Munnar is a part of the mountain range of the Western Ghats that line the western coast of India. Located in the state of Kerala, at about 1500m altitude, it is one of south India’s popular tourist spots, and tea regions. Like the Nilgiris, Munnar too is part of the shola range, enjoying a similar biosphere.

Munnar was once part of the Travancore kingdom. Its British resident John Daniel Munro is thought to be the first European to visit Munnar in the1870s. Apparently, Munro was called upon to settle a dispute between the princely states of Travancore and Madras. Enroute, he stopped at Munnar and found it beautiful. These hills, the Kannan Devan hills, at that time, belonged to the local prince, Kela Varma Raja. Munro went to see him in his palace and the prince agreed to his request and leased 136,600 acres to him. The price was a security deposit of Rs. 5,000 and an annual rent of Rs. 3,000. And the year was 1877.

By 1879, Munro had formed the North Travancore Land Planting & Agricultural Society and its members began cultivating various crops until tea was introduced in 1880 by AH Sharp. Soon, the Finlay Muir & Company entered the region, acquiring over 30 estates. 

Things were progressing well until in 1924, Munnar suffered a setback with one of the heaviest recorded monsoons. Heavy landslides and flooding led to loss of lives, and also of property.
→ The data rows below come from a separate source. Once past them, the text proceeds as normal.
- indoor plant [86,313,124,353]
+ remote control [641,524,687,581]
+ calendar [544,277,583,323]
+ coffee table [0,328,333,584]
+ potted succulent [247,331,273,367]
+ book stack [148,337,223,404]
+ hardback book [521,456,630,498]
It took several years for the community to regain their footing. The Finlay Company merged with the Tatas in 1964, as the Tata-Finlay Group. By 1983, Tata Tea had officially been created. 
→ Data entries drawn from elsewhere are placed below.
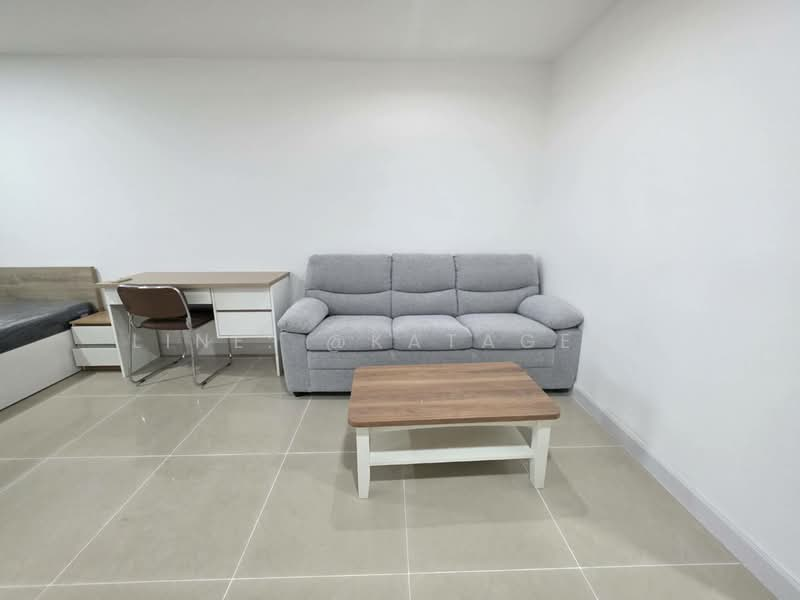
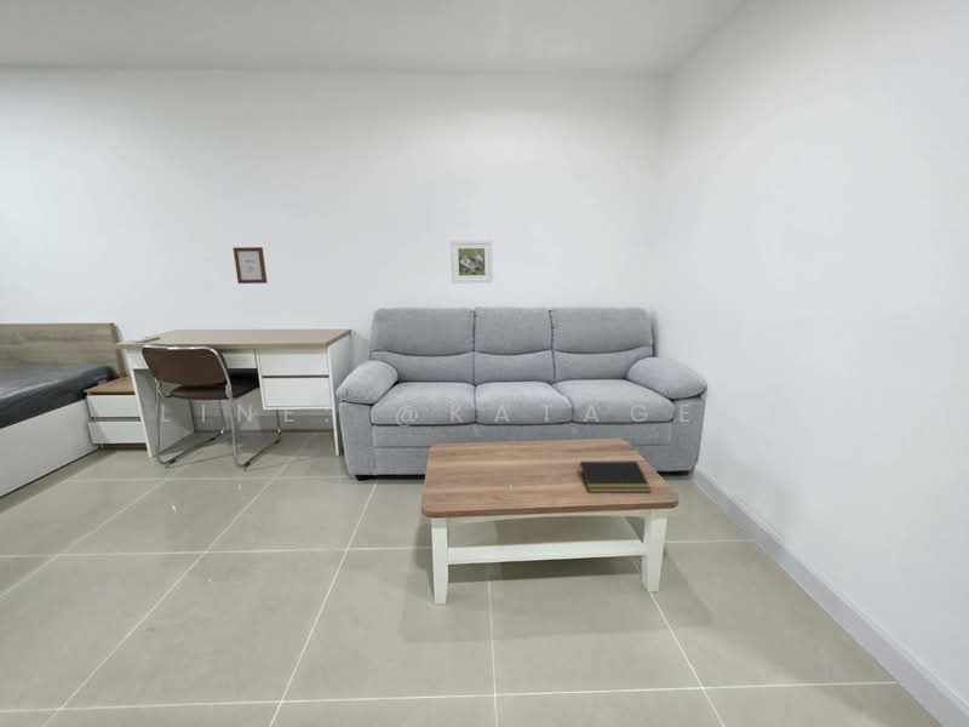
+ picture frame [231,246,269,285]
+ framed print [449,239,494,285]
+ notepad [577,460,653,493]
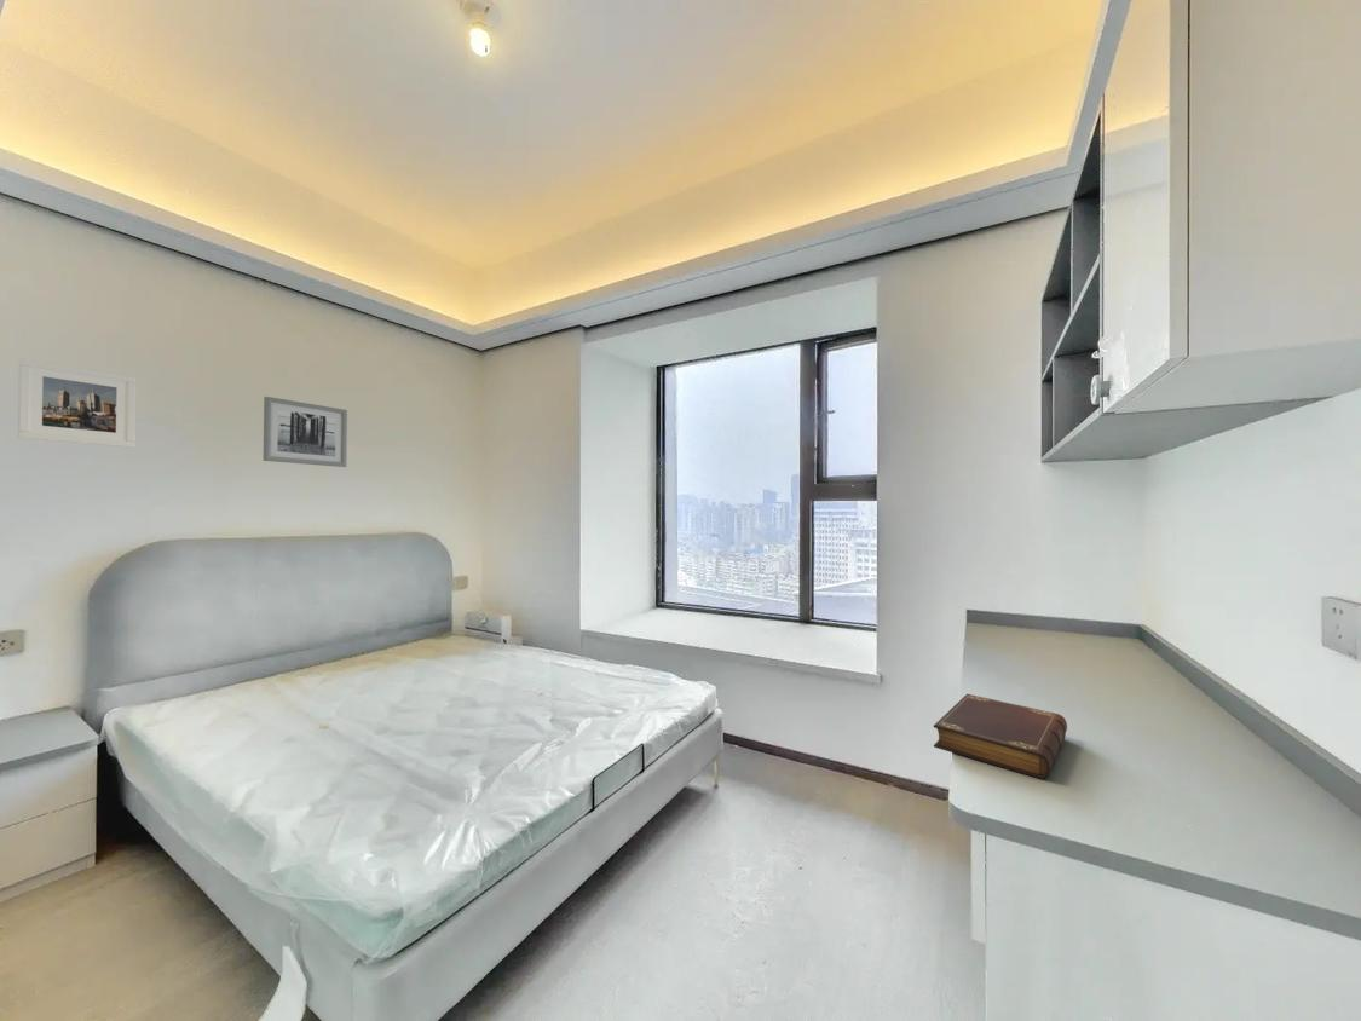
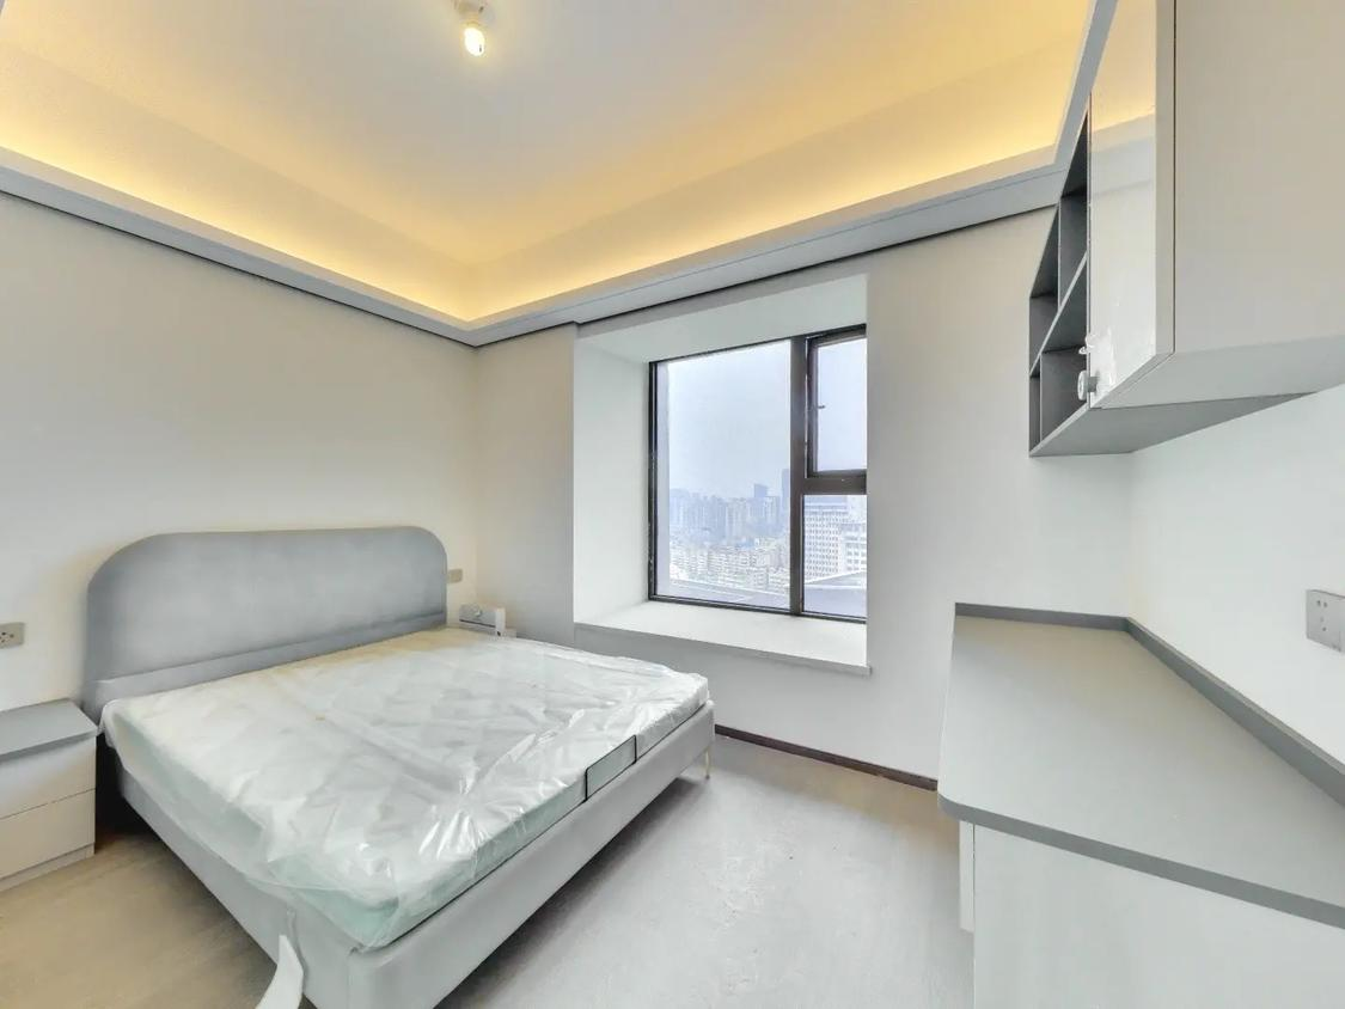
- wall art [263,396,348,468]
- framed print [17,358,138,449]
- book [933,693,1068,780]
In 2005, the Tatas decided to exit the business. In an unexpected but welcome move, they proposed a participatory management model where the business was handed over to the employees. With 98% of the 13,000 workers owning around 68% of the Kannan Devan Hill Plantation estate (18% remains with Tata Tea and 14% by a trust and other stakeholders), each worker holds a minimum of 300 shares.

A loss-making industry was turned around to become profitable once more. In Munnar, such a model has worked well both for the industry and the workers. 

By this time, Munnar grew in popularity among tourists, for its pleasant weather, and beautiful landscapes. With the Munnar tea plantation, tea and tourism became its twin attributes. Today, Munnar is a popular tourist destination, and a common addition to the itinerary of the visiting tourists, the Munnar tea museum is also India’s first tea museum. 

A trip to Munnar will be incomplete without a visit to the tea garden in Munnar or the Munnar tea estate. While you’re there you can even stay at a tea valley resort to experience the best tea in Munnar. The Munnar tea factory is another place you would love to visit if you want to understand the tea making process and discern learn about the best kind of tea and its relevance to the area.

What to expect from the Munnar tea

The Munnar orthodox tea is defined by a clean and biscuity aroma. It’s strong and brisk, making a rounded cup.